Show every line in the rows below that contains the string "COPY", copied in full.

* start DATA LISTING *

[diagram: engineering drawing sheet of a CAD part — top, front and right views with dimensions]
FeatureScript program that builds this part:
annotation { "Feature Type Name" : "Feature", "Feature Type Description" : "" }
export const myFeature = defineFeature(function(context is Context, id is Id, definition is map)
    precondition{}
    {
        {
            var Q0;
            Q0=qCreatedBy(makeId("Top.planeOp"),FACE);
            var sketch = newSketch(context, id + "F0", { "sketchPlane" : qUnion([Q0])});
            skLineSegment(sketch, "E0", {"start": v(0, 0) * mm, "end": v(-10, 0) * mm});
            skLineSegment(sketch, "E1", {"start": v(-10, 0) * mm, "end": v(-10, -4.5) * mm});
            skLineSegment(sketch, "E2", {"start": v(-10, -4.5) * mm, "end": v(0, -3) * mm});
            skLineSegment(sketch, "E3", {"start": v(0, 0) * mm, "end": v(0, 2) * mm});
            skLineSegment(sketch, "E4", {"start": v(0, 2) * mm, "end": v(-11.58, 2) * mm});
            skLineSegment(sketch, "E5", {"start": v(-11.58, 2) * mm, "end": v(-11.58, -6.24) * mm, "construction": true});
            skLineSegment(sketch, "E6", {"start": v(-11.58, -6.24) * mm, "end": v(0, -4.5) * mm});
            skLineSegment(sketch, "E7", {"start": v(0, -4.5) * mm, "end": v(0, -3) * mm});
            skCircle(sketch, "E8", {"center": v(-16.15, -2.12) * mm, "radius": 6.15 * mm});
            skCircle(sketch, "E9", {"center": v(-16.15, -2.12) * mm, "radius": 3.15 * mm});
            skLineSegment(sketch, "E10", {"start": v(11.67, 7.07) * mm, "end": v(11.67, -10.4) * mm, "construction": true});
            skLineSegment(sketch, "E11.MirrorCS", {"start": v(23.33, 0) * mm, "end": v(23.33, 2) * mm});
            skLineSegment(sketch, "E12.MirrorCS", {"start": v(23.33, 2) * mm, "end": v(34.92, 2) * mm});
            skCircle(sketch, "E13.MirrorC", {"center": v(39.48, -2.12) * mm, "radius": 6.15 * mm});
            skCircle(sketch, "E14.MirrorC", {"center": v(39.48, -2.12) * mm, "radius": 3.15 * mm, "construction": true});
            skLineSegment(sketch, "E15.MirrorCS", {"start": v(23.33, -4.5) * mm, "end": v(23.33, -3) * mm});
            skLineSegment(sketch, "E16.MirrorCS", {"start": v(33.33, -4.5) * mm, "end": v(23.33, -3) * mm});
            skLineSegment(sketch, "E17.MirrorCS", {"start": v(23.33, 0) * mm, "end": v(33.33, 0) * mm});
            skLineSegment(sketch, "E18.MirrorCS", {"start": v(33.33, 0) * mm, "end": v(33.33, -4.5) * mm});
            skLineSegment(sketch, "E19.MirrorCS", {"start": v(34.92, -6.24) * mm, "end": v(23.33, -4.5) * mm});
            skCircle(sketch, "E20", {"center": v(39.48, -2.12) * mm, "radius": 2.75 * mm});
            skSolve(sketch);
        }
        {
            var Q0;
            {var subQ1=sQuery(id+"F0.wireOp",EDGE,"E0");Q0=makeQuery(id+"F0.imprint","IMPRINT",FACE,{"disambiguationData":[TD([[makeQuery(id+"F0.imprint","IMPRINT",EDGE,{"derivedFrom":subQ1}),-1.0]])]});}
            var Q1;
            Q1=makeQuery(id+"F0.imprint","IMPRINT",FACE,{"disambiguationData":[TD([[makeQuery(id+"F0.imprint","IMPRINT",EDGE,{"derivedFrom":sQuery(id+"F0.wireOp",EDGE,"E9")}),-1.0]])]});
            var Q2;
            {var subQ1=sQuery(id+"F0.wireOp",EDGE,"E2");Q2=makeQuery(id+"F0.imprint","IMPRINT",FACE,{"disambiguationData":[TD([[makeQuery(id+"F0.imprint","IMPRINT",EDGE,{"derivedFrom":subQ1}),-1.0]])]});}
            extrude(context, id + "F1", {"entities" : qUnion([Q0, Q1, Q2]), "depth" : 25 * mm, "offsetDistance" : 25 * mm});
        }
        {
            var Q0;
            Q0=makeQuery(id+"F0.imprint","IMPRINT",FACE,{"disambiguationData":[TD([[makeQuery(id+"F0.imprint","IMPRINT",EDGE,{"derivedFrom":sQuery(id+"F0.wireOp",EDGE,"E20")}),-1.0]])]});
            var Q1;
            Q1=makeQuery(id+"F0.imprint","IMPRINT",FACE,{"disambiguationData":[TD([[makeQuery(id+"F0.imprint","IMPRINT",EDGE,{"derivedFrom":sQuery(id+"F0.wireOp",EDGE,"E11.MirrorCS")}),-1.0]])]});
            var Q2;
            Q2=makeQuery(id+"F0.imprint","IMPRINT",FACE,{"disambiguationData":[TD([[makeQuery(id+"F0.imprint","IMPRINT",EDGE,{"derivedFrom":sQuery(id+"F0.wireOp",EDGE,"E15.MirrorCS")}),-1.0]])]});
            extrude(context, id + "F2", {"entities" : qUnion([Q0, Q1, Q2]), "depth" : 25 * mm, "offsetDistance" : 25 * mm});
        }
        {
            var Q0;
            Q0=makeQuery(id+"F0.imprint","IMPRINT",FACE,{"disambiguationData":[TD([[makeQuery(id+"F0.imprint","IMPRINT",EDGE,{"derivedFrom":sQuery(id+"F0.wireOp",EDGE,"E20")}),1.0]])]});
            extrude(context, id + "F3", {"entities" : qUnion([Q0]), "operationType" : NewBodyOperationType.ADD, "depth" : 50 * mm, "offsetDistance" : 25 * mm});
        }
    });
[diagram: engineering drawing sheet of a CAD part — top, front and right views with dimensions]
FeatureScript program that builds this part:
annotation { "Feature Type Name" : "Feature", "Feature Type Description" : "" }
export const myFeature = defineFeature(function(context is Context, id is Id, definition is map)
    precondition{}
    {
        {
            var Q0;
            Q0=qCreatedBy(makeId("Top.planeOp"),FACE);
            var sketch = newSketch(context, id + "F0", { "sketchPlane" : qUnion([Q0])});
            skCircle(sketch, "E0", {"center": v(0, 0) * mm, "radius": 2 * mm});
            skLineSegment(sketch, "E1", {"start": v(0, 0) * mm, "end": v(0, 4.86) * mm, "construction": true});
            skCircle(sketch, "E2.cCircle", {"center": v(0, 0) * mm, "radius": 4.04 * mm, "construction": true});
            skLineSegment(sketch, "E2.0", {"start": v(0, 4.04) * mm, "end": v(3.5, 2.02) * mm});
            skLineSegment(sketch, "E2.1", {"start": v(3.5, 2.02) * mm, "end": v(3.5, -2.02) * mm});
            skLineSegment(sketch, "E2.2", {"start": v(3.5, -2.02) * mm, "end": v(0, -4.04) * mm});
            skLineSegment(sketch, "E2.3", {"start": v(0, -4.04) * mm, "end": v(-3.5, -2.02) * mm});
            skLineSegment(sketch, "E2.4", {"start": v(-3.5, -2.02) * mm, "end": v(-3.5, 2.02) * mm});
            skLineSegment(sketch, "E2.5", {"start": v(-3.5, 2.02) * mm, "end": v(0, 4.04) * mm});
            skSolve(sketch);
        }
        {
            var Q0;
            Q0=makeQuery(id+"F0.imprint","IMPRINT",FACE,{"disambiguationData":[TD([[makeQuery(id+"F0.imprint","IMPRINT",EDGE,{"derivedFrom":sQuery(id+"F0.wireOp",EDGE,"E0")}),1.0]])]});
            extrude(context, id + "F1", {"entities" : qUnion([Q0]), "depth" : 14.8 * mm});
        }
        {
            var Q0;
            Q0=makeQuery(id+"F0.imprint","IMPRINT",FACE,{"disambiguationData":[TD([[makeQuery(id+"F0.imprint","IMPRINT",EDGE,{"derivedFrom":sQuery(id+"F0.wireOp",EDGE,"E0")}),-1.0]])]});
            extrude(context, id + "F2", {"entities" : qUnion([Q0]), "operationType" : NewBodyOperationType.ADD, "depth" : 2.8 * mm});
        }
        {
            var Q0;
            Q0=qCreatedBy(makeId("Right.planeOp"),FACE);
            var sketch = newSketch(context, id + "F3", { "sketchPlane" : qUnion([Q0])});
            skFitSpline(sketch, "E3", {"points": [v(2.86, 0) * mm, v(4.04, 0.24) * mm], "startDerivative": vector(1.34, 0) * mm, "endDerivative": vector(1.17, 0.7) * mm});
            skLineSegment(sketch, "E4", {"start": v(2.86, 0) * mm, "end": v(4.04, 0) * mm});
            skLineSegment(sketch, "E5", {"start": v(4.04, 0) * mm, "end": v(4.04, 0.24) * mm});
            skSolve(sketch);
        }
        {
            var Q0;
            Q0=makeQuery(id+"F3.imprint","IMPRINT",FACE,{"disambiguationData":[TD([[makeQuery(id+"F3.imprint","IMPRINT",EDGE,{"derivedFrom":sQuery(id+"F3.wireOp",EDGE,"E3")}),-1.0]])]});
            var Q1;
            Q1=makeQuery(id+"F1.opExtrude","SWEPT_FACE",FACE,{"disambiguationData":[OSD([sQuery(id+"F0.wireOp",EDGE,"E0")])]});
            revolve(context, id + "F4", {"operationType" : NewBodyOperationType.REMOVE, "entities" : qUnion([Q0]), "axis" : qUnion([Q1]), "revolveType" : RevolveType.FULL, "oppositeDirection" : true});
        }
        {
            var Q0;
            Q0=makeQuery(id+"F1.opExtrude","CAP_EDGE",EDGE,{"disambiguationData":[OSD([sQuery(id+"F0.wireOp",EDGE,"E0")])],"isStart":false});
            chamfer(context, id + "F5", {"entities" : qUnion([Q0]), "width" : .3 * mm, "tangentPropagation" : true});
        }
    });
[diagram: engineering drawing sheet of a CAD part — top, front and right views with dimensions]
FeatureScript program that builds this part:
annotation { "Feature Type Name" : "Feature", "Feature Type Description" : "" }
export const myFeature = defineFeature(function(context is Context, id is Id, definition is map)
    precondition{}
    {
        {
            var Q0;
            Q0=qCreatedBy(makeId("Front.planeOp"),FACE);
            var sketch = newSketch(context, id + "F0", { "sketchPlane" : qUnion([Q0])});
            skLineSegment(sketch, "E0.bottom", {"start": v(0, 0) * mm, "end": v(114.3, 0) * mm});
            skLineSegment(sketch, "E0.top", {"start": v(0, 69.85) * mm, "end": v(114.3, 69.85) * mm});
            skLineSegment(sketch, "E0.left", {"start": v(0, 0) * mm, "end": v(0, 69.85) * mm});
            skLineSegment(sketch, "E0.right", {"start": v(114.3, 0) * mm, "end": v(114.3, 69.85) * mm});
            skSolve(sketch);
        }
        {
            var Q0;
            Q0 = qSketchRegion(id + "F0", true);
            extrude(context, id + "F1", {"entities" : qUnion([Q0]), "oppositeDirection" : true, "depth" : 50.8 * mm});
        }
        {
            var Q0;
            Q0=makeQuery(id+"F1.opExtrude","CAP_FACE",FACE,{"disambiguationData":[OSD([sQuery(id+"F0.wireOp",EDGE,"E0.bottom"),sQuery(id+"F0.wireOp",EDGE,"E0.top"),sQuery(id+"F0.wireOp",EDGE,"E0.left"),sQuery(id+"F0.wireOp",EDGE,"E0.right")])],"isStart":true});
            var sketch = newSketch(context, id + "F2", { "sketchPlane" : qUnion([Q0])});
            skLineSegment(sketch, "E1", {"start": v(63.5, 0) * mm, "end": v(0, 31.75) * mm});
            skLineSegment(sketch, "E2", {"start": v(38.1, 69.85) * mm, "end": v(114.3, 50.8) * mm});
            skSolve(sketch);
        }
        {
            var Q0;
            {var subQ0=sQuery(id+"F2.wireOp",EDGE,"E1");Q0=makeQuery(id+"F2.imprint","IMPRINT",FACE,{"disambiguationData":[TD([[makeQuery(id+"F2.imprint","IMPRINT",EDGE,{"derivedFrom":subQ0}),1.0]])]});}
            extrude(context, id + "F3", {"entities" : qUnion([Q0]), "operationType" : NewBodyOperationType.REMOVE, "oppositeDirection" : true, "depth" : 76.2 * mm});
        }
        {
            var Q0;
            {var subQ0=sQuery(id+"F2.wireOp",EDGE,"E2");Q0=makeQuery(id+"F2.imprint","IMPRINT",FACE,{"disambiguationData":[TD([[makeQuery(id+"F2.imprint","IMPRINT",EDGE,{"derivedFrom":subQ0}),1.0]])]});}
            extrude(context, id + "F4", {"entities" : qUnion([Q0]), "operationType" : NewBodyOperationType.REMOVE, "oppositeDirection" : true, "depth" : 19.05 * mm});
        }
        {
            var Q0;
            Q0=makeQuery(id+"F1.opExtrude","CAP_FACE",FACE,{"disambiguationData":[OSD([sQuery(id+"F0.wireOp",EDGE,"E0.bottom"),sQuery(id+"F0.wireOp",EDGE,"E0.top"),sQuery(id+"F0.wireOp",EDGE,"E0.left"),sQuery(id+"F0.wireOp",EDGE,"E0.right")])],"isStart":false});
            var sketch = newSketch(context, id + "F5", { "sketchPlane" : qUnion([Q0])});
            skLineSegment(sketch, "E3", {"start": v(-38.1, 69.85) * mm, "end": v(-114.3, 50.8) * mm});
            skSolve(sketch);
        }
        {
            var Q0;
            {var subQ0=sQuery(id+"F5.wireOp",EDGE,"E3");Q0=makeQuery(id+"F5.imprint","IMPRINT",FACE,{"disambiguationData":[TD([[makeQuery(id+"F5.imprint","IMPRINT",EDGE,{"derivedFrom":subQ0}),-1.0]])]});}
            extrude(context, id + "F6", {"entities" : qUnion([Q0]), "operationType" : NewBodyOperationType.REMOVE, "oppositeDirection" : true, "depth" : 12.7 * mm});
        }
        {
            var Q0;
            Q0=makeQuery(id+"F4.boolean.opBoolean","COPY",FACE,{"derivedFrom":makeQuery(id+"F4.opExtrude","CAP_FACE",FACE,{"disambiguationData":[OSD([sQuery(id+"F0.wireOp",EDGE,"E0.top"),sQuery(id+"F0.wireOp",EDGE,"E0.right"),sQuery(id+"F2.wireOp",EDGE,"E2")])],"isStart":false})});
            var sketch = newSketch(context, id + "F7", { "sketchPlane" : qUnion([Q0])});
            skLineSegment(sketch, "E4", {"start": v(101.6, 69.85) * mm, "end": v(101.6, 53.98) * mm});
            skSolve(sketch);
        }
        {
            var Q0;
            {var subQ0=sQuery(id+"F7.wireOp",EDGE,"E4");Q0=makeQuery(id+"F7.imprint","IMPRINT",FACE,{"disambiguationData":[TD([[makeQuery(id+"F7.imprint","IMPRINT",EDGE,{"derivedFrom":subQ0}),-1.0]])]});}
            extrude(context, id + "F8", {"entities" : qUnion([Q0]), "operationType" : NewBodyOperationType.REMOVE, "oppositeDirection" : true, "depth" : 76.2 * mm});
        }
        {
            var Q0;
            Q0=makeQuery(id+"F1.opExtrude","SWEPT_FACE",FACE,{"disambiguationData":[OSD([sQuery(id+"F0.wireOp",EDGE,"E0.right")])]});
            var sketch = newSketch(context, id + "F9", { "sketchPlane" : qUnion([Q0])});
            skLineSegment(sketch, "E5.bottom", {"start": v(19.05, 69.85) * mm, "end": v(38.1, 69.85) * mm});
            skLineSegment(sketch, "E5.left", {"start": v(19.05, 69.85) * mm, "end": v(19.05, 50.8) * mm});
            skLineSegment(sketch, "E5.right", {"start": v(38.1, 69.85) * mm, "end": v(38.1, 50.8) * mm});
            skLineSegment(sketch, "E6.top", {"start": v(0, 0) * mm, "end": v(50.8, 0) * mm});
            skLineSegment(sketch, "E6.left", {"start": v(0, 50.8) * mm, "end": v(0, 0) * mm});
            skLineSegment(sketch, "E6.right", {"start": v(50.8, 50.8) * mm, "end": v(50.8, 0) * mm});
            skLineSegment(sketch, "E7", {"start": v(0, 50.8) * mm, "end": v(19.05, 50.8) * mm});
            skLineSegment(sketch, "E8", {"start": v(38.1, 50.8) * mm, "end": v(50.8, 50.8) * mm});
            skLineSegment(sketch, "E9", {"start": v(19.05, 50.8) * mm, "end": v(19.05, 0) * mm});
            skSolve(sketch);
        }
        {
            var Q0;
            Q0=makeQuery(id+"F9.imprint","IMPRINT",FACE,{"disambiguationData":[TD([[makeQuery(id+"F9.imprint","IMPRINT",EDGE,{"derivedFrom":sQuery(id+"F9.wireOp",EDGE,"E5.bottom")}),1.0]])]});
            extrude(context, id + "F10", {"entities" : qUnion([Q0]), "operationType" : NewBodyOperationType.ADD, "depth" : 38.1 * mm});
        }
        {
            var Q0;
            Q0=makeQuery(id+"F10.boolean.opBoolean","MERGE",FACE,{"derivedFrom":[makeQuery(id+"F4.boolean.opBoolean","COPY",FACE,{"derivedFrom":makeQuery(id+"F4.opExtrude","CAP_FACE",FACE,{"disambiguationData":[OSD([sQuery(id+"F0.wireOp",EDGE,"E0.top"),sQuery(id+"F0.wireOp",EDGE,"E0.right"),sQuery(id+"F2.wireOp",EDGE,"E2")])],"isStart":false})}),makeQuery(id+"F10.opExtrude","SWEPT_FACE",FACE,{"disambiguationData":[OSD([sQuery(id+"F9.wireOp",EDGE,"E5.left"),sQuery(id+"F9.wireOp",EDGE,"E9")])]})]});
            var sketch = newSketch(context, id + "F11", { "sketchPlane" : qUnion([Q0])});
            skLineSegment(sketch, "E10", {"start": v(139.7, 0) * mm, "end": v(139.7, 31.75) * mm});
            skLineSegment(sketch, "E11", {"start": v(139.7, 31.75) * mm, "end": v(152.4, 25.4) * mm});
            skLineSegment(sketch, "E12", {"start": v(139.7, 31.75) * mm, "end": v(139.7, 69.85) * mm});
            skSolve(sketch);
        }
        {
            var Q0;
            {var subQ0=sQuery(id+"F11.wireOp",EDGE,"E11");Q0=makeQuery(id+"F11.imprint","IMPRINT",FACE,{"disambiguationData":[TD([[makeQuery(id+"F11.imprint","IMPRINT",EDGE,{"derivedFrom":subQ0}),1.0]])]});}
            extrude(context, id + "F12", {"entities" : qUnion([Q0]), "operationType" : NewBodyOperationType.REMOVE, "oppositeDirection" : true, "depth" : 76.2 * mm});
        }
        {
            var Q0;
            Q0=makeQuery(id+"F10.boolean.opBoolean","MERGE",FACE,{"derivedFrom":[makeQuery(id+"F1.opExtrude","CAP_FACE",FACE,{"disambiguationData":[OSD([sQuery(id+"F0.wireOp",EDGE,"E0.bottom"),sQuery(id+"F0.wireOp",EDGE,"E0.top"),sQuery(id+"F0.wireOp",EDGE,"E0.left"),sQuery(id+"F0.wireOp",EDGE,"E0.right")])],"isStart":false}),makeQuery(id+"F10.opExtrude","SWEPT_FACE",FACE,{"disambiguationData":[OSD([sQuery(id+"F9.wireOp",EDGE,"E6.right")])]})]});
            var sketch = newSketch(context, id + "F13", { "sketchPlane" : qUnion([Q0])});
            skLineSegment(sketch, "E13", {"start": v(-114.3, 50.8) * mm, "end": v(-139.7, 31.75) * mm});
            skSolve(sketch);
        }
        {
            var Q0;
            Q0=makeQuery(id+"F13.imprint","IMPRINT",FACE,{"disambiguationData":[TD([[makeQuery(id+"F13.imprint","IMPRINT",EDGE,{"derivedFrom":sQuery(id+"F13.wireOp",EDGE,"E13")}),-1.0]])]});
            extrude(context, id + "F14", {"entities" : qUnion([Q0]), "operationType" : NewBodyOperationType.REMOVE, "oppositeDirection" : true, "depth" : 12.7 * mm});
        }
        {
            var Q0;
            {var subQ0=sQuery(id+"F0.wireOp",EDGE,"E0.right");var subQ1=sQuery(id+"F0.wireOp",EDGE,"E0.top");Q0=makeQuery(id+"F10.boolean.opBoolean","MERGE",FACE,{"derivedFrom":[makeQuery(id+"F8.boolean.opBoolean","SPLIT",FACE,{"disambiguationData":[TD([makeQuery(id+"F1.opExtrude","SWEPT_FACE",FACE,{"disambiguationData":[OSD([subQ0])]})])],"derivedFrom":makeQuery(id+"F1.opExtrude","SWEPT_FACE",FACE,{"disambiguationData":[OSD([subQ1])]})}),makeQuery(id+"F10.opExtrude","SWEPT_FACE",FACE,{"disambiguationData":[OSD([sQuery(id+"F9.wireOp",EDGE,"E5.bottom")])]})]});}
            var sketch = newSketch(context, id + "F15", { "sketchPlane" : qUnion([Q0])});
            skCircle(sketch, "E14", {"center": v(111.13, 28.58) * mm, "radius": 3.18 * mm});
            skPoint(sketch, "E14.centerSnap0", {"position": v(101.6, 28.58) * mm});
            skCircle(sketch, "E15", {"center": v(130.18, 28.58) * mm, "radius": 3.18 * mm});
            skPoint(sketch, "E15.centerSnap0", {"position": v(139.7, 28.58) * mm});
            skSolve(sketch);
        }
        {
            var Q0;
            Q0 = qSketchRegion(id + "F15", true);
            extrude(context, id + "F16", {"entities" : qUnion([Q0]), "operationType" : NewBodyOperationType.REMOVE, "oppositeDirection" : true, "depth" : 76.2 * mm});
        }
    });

* end DATA LISTING *

→ RESULT OF THE EXERCISE:
            Q0=makeQuery(id+"F4.boolean.opBoolean","COPY",FACE,{"derivedFrom":makeQuery(id+"F4.opExtrude","CAP_FACE",FACE,{"disambiguationData":[OSD([sQuery(id+"F0.wireOp",EDGE,"E0.top"),sQuery(id+"F0.wireOp",EDGE,"E0.right"),sQuery(id+"F2.wireOp",EDGE,"E2")])],"isStart":false})});
            Q0=makeQuery(id+"F10.boolean.opBoolean","MERGE",FACE,{"derivedFrom":[makeQuery(id+"F4.boolean.opBoolean","COPY",FACE,{"derivedFrom":makeQuery(id+"F4.opExtrude","CAP_FACE",FACE,{"disambiguationData":[OSD([sQuery(id+"F0.wireOp",EDGE,"E0.top"),sQuery(id+"F0.wireOp",EDGE,"E0.right"),sQuery(id+"F2.wireOp",EDGE,"E2")])],"isStart":false})}),makeQuery(id+"F10.opExtrude","SWEPT_FACE",FACE,{"disambiguationData":[OSD([sQuery(id+"F9.wireOp",EDGE,"E5.left"),sQuery(id+"F9.wireOp",EDGE,"E9")])]})]});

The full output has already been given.